C'est la nuit, avec un ciel d'orage, qu'il faut voir la sinistre petite rue des Barres, derrière Saint-Gervais: il est alors facile de se représenter ce que dut être ce paisible quartier lorsque, le 9 thermidor, vers 11 heures du soir, à la lueur des torches, parmi les appels aux armes, les coups du tocsin et les clameurs de la foule, le corps de Lebas mort y fut apporté et, sur une chaise, Augustin Robespierre qui s'était brisé les cuisses en sautant par une des fenêtres de l'Hôtel de Ville. Le mort et le mourant étaient traînés à l'hôtel des Barres transformé en comité de section. Le lendemain matin on enterrait Lebas, et Augustin Robespierre était porté au Comité de Salut public, d'où il partit pour l'échafaud.

Dans cette pittoresque rue des Barres—qui descend jusqu'à la Seine, près du vieux quai de l'Hôtel-de-Ville, où viennent s'amarrer les gros bateaux plats chargés de pommes, de pierres ou de sable—s'ouvre l'une des sorties de la charmante église Saint-Gervais dont les beaux vitraux, chefs-d'œuvre de Pinaigrier et de Jean Cousin, furent presque totalement détruits il y a quelque vingt ans par une explosion de dynamite.—Tout contre l'église, dans les restes désaffectés d'une ancienne chapelle, un confiseur a installé ses alambics et ses bassines de cuivre rouge, et c'est un bien curieux spectacle, que de voir les fourneaux allumés de toute cette étrange cuisine sous ces antiques voûtes ogivales, entre ces piliers noircis portant encore la trace des cires qui brûlaient devant les images saintes, sur ce sol, jadis charnier, qui contient encore des ossements. Les communs de la vieille église subsistent encore, merveilleusement pittoresques et s'ouvrent rue François-Miron, nº 2, à gauche du portail d'entrée de l'église, entre une boutique de blanchisseuse et une «entreprise de déménagements»!

HÔTEL BARBETTE.
Rue Paradis-des-Francs-Bourgeois et rue Vieille-du-Temple en 1866.
Dessin de A. Maignan.

PORT SAINT-PAUL.
Aquarelle de Boggs.
Collect. G. Cain.

A côté, la petite rue de l'Hôtel-de-Ville nous amène rue Vieille-du-Temple, où nous pouvons admirer au nº 47 ce qui nous reste du curieux hôtel des ambassadeurs de Hollande—où «Monsieur Caron de Beaumarchais et Madame son épouse» comme les appelle un almanach de 1787, installèrent en 1784 un «Institut de Bienfaisance pour les pauvres mères nourrices». C'est même au bénéfice de cette œuvre que fut donnée la 50e représentation du Mariage de Figaro.—Plus loin, sur la droite, à l'angle de la rue des Francs-Bourgeois, se dressent la jolie tourelle construite vers 1500 pour Jean Hérouet, et enfin le beau palais des Rohan, aujourd'hui Imprimerie nationale. C'est un noble et vaste logis que l'élégant Cardinal s'était plu à orner somptueusement. On y rencontre un chef-d'œuvre, «les Chevaux d'Apollon», merveilleux bas-relief de Pierre Le Lorrain; le salon des Singes, par Huet, est charmant, et le cabinet du directeur de l'Imprimerie nationale, renferme une admirable pendule de Caffieri. Pourquoi faut-il que ce beau palais soit, hélas! condamné à une prochaine disparition. L'hôtel de Rohan va tomber sous le pic des démolisseurs, et c'est l'État qui commettrait ce sacrilège! Puissent les efforts des amoureux de Paris réussir et nous conserver ce précieux vestige d'un passé qui disparaît, hélas! chaque jour un peu plus!

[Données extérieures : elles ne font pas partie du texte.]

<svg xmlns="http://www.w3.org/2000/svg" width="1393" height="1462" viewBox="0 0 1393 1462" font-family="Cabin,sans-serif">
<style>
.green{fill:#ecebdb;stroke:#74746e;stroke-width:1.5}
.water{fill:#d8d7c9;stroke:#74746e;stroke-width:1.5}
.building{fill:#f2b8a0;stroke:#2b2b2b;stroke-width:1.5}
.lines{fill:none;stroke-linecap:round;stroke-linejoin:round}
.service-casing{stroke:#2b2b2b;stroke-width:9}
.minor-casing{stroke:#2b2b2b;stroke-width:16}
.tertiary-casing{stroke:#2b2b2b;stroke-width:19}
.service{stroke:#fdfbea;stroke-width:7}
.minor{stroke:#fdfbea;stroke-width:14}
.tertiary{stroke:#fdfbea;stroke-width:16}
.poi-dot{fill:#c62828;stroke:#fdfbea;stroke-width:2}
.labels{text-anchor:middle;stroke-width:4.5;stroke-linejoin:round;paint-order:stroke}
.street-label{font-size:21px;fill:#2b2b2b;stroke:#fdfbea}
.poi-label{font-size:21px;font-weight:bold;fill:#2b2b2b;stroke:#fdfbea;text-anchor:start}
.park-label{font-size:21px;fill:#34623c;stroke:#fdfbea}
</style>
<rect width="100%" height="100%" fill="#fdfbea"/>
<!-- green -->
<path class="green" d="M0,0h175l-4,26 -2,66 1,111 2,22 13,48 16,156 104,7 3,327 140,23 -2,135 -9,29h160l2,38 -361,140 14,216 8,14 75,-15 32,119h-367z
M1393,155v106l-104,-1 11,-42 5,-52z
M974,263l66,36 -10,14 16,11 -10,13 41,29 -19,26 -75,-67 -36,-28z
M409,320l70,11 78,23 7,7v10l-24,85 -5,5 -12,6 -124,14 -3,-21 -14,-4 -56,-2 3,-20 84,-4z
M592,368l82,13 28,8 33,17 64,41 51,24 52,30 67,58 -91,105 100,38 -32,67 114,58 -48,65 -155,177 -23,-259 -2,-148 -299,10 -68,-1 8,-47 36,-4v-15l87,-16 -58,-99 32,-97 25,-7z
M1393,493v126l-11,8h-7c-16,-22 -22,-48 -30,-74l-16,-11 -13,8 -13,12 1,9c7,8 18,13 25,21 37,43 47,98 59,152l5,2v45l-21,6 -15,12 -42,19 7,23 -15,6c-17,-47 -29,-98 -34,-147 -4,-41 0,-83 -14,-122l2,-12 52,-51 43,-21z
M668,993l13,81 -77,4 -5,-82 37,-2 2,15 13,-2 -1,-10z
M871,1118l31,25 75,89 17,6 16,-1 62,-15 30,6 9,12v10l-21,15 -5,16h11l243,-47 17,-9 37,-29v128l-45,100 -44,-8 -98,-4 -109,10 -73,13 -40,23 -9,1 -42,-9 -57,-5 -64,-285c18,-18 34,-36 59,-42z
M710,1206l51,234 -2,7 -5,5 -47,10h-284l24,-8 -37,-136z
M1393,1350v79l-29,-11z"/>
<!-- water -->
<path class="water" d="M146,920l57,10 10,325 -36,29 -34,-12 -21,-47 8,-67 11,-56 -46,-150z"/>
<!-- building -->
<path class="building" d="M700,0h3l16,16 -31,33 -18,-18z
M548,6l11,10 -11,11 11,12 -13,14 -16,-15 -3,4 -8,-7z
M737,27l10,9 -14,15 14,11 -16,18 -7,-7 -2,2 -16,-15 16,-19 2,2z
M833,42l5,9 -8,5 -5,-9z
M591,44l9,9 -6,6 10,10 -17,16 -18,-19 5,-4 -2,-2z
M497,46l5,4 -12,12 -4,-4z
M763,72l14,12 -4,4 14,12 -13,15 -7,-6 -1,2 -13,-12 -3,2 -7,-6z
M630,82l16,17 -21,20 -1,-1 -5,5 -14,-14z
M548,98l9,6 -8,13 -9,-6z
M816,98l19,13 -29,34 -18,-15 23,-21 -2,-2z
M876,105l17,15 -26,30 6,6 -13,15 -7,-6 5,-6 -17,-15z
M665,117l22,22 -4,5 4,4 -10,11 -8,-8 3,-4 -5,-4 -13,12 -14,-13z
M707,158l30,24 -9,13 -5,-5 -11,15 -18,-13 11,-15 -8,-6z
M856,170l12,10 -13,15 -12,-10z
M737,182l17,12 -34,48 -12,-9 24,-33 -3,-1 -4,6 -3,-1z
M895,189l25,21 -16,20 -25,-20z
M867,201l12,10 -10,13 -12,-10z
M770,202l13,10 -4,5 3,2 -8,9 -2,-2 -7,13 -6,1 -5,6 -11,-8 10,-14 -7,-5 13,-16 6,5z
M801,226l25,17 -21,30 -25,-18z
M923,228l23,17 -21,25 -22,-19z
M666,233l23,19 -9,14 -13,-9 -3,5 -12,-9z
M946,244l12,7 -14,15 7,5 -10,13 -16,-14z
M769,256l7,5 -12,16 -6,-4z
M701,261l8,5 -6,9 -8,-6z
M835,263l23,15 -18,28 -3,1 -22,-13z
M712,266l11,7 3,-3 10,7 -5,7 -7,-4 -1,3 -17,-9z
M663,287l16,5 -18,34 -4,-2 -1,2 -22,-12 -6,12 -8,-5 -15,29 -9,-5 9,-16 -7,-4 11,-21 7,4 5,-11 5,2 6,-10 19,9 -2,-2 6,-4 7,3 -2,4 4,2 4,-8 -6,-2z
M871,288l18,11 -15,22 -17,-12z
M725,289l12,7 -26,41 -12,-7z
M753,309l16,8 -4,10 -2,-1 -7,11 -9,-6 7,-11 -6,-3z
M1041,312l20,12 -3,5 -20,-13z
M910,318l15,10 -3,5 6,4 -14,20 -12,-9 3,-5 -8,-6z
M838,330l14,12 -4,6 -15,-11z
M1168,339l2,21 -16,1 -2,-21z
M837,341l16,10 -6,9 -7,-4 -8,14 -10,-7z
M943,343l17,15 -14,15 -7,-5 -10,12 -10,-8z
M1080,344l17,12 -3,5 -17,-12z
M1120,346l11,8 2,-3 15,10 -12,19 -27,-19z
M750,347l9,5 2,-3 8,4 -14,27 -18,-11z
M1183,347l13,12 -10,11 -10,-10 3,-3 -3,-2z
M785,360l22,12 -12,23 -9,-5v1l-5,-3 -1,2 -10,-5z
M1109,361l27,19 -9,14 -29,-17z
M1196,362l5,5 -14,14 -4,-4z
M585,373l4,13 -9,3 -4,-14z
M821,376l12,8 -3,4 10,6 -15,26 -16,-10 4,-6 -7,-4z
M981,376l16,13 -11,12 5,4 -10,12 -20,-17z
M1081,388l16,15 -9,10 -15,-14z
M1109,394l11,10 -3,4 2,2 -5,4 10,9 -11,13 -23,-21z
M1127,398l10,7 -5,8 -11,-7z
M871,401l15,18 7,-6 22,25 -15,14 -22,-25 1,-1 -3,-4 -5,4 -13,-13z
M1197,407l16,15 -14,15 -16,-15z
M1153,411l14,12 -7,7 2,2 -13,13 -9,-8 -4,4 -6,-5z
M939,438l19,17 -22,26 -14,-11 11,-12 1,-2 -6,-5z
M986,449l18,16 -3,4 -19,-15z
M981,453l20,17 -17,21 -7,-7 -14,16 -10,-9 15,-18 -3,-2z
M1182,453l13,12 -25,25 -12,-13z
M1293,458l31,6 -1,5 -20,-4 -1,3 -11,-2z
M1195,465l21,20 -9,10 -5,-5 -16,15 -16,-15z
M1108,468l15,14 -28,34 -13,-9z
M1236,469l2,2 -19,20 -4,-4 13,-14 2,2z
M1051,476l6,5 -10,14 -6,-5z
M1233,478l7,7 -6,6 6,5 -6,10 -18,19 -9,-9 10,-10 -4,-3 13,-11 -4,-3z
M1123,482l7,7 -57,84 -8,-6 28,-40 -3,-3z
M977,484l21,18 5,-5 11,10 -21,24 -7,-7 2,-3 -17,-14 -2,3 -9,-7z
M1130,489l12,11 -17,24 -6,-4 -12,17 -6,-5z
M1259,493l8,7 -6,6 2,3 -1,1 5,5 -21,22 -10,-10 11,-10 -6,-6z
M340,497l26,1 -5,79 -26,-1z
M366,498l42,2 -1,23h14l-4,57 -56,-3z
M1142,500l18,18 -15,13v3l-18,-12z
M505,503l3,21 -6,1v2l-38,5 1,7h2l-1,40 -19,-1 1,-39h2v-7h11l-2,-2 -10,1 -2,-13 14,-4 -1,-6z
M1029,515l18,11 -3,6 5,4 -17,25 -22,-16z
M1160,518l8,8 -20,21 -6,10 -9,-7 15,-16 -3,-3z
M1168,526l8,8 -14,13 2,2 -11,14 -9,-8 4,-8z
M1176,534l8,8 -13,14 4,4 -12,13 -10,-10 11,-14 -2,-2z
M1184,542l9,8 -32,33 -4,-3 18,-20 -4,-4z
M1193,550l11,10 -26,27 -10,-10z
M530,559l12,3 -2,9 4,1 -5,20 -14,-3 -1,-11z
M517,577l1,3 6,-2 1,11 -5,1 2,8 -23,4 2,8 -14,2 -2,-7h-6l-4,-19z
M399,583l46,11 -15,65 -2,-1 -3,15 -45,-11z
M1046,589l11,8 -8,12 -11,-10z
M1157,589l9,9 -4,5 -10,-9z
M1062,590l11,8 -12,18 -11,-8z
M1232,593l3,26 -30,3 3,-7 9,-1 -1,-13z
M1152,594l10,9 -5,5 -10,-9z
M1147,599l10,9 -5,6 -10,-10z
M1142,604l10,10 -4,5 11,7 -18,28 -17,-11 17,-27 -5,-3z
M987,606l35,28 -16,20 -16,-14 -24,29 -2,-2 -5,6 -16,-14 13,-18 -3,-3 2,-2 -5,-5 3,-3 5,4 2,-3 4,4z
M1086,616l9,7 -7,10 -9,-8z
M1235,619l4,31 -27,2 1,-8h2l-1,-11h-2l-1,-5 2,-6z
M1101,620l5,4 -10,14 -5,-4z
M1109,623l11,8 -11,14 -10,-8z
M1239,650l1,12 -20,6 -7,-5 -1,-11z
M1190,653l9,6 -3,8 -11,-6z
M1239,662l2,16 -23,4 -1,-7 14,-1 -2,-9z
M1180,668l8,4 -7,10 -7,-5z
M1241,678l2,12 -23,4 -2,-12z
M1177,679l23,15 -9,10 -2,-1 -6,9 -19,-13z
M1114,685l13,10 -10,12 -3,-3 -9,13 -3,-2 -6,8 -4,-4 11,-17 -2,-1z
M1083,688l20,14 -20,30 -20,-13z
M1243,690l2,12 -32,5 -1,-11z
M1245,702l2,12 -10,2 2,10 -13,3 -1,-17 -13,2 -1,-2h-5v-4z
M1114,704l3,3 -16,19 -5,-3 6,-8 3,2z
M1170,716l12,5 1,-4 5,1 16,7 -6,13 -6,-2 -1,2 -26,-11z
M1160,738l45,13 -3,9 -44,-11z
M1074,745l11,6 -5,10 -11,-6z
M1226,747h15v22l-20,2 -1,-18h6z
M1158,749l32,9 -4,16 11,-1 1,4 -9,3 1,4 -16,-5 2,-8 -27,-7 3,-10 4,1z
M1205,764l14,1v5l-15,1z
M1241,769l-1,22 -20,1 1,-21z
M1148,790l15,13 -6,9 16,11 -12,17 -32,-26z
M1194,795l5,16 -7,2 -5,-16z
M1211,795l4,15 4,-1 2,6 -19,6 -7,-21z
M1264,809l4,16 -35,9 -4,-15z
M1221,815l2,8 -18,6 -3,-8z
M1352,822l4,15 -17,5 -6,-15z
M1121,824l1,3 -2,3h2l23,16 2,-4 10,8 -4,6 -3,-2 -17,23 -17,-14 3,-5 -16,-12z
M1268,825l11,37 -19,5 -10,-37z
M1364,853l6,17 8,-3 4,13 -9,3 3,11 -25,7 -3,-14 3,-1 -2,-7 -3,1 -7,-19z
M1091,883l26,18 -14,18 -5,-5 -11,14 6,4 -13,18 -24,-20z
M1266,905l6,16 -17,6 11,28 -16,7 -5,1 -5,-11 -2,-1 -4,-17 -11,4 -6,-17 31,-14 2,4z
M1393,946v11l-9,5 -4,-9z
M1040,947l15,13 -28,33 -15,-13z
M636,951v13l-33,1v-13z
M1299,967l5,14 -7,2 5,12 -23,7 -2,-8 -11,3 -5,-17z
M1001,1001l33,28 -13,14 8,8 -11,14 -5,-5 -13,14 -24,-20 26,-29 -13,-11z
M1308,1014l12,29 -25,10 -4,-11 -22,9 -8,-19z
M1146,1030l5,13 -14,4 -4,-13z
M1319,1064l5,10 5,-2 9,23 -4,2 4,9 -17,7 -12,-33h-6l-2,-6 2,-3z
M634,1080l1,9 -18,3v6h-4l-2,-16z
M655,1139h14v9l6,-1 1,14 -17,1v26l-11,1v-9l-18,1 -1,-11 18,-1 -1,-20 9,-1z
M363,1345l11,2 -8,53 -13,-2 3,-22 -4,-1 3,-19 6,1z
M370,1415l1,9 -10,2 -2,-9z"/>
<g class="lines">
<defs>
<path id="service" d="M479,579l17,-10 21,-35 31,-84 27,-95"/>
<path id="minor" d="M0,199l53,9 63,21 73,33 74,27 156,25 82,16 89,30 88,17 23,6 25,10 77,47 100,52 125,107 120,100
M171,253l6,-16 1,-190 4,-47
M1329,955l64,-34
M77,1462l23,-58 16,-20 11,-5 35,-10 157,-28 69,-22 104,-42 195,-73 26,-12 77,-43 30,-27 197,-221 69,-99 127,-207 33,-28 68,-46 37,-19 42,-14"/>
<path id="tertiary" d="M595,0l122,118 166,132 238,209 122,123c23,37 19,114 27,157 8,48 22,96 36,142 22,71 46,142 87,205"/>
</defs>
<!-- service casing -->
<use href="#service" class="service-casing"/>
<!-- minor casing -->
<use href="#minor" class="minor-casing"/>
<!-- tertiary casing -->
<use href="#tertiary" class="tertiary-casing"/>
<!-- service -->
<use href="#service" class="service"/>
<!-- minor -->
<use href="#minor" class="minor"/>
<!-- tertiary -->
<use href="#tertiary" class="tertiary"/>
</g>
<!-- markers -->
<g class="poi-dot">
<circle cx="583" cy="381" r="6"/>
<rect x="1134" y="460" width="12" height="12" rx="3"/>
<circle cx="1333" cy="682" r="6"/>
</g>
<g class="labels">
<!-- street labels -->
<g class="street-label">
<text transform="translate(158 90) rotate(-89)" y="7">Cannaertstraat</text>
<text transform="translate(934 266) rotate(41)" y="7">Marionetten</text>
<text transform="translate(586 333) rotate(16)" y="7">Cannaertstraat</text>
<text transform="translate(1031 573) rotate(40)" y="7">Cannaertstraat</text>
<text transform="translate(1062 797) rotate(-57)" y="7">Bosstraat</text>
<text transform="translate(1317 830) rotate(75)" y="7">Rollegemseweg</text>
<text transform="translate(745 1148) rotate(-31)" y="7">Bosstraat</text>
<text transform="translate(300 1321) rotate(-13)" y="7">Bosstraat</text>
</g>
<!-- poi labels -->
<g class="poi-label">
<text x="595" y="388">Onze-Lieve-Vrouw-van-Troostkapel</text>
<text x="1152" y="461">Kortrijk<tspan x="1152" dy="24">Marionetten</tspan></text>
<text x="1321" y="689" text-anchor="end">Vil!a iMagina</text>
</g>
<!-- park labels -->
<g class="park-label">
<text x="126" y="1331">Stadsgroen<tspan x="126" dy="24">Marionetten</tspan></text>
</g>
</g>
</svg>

Un cocher dont la surprise dut être grande fut le nommé Georges qui, le 22 octobre 1812, à 11 heures et demie du soir, par une pluie battante transformant en cloaque le sol fangeux du cul-de-sac Saint-Pierre (maintenant impasse Villehardouin), près la rue Saint-Gilles, vit descendre de son cabriolet, complètement nu, et tenant sous le bras ses effets d'uniforme, un militaire qu'il venait, vingt minutes auparavant, de charger place du Louvre. Cet étrange voyageur s'appelait le caporal Rateau, il se rendait au rendez-vous que le général Malet lui avait assigné, du fond de la maison de santé du Dr Dubuisson, 303, Faubourg-Saint-Antoine, où il était interné par mesure administrative. Rateau, dans son désir de revêtir plus vite le bel uniforme d'officier d'ordonnance qui lui était destiné, s'était déshabillé dans la voiture, et c'est entièrement dévêtu qu'il monta quatre à quatre le sombre escalier de la plus triste maison de cette triste ruelle.